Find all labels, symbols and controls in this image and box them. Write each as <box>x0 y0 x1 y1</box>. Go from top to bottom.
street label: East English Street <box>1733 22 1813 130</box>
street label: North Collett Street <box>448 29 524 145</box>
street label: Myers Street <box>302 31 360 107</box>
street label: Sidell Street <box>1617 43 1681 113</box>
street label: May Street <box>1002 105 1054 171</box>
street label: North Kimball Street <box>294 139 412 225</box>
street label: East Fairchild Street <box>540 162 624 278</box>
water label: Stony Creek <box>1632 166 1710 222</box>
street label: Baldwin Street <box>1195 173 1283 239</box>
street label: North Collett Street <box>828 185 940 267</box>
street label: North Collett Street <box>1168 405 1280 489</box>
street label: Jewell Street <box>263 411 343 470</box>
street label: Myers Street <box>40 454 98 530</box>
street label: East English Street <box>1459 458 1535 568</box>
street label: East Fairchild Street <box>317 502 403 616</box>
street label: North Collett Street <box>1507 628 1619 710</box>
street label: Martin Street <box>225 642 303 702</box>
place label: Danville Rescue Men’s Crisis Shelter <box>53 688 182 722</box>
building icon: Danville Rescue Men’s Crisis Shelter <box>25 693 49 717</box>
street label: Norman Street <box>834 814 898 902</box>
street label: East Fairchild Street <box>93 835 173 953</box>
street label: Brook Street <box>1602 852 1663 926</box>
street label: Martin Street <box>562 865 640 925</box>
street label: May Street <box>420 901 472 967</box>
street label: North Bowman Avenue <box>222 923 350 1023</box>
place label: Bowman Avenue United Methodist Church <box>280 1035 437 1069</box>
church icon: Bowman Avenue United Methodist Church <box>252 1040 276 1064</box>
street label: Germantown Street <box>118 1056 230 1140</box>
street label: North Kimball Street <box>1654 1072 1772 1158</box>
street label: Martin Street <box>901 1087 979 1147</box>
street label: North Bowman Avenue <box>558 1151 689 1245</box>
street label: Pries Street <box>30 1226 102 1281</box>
══════
### REQUIREMENT
For each line in the material above that holds the word "Rescue", add one to a count; state only the final number.

### SOLUTION FOR THIS EXERCISE
2